### WHAT NEEDS TO BE DONE
Rewrite the material with every instance of "servants" changed to "attendants", leaving everything else identical.
┄┄┄┄┄┄
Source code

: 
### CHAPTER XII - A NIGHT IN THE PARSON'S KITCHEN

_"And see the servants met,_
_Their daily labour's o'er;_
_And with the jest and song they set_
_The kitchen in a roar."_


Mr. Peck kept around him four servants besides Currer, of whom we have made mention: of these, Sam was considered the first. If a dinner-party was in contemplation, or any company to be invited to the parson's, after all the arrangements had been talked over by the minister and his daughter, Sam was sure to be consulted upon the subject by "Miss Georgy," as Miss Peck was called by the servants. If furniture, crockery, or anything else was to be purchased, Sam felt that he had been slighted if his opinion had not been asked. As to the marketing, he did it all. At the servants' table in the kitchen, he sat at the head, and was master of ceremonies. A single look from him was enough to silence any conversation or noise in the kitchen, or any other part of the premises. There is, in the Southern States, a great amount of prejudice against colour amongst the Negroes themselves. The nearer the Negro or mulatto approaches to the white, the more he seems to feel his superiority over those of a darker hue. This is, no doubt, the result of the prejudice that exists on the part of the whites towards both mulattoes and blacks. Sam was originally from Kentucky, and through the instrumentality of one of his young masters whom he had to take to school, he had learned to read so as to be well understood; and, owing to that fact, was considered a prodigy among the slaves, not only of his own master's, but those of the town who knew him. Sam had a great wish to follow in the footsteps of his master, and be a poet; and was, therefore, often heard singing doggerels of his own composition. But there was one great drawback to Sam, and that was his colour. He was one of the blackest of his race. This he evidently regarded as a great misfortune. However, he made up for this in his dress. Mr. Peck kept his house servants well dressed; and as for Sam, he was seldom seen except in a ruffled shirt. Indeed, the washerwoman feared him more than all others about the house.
┄┄┄┄┄┄
### ANSWER TO THE EXERCISE
Source code

: 
### CHAPTER XII - A NIGHT IN THE PARSON'S KITCHEN

_"And see the attendants met,_
_Their daily labour's o'er;_
_And with the jest and song they set_
_The kitchen in a roar."_


Mr. Peck kept around him four attendants besides Currer, of whom we have made mention: of these, Sam was considered the first. If a dinner-party was in contemplation, or any company to be invited to the parson's, after all the arrangements had been talked over by the minister and his daughter, Sam was sure to be consulted upon the subject by "Miss Georgy," as Miss Peck was called by the attendants. If furniture, crockery, or anything else was to be purchased, Sam felt that he had been slighted if his opinion had not been asked. As to the marketing, he did it all. At the attendants' table in the kitchen, he sat at the head, and was master of ceremonies. A single look from him was enough to silence any conversation or noise in the kitchen, or any other part of the premises. There is, in the Southern States, a great amount of prejudice against colour amongst the Negroes themselves. The nearer the Negro or mulatto approaches to the white, the more he seems to feel his superiority over those of a darker hue. This is, no doubt, the result of the prejudice that exists on the part of the whites towards both mulattoes and blacks. Sam was originally from Kentucky, and through the instrumentality of one of his young masters whom he had to take to school, he had learned to read so as to be well understood; and, owing to that fact, was considered a prodigy among the slaves, not only of his own master's, but those of the town who knew him. Sam had a great wish to follow in the footsteps of his master, and be a poet; and was, therefore, often heard singing doggerels of his own composition. But there was one great drawback to Sam, and that was his colour. He was one of the blackest of his race. This he evidently regarded as a great misfortune. However, he made up for this in his dress. Mr. Peck kept his house attendants well dressed; and as for Sam, he was seldom seen except in a ruffled shirt. Indeed, the washerwoman feared him more than all others about the house.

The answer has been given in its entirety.